* _What needs to be done_
Arrange the entries below as a Markdown table with the columns Row and Line, starting at the line that contains "family: Curculionidae" and ending at the last line of the entries. Number the rows in order and leave out blank lines.

◆ ◆ ◆ ◆ ◆

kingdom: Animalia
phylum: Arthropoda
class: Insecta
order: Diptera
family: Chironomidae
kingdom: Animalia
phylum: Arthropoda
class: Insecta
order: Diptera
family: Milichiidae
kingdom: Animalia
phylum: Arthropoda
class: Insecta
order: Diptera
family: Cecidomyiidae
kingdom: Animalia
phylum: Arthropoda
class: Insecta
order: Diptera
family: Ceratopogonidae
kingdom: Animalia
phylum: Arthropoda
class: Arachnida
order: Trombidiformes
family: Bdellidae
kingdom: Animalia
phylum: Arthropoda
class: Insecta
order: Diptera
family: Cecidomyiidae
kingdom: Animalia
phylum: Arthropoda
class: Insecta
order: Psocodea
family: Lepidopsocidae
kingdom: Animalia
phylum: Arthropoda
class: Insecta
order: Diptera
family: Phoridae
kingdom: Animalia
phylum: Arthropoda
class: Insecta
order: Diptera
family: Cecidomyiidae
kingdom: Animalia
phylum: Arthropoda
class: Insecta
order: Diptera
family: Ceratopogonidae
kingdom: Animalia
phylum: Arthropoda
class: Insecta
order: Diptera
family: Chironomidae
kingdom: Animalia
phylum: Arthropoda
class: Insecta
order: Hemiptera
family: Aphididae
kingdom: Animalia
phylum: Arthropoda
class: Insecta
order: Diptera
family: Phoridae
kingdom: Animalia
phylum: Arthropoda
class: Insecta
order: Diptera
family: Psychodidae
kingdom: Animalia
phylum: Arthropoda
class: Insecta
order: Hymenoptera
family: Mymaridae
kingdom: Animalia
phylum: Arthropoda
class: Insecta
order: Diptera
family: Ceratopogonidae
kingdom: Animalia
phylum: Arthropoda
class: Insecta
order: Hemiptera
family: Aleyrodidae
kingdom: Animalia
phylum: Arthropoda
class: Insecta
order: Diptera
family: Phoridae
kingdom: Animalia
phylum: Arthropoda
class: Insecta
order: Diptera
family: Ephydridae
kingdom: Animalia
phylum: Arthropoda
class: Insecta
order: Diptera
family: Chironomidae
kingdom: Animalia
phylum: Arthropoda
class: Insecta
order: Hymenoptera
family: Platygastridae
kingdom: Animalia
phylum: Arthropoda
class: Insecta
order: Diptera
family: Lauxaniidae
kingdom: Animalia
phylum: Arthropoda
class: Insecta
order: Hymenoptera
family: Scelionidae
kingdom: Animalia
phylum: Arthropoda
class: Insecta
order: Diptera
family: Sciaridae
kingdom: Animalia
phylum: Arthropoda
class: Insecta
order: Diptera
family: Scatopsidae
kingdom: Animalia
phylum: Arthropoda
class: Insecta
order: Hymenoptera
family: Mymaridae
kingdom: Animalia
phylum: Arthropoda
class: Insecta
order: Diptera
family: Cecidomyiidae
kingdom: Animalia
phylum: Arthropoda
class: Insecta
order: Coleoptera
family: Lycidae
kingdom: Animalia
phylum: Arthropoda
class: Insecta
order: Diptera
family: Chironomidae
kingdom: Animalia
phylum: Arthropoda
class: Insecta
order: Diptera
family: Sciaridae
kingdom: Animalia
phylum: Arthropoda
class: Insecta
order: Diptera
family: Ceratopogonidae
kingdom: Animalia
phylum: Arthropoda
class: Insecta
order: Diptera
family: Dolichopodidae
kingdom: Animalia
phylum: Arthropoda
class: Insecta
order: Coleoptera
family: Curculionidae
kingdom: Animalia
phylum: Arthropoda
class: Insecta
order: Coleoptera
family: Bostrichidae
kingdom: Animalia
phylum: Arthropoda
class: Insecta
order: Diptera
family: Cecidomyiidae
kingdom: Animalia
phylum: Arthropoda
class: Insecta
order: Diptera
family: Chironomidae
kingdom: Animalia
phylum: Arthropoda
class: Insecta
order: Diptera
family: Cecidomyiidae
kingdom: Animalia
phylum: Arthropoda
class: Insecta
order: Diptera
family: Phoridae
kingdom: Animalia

◆ ◆ ◆ ◆ ◆

* _Solution for this exercise_
| Row | Line |
|---|---|
| 1 | family: Curculionidae |
| 2 | kingdom: Animalia |
| 3 | phylum: Arthropoda |
| 4 | class: Insecta |
| 5 | order: Coleoptera |
| 6 | family: Bostrichidae |
| 7 | kingdom: Animalia |
| 8 | phylum: Arthropoda |
| 9 | class: Insecta |
| 10 | order: Diptera |
| 11 | family: Cecidomyiidae |
| 12 | kingdom: Animalia |
| 13 | phylum: Arthropoda |
| 14 | class: Insecta |
| 15 | order: Diptera |
| 16 | family: Chironomidae |
| 17 | kingdom: Animalia |
| 18 | phylum: Arthropoda |
| 19 | class: Insecta |
| 20 | order: Diptera |
| 21 | family: Cecidomyiidae |
| 22 | kingdom: Animalia |
| 23 | phylum: Arthropoda |
| 24 | class: Insecta |
| 25 | order: Diptera |
| 26 | family: Phoridae |
| 27 | kingdom: Animalia |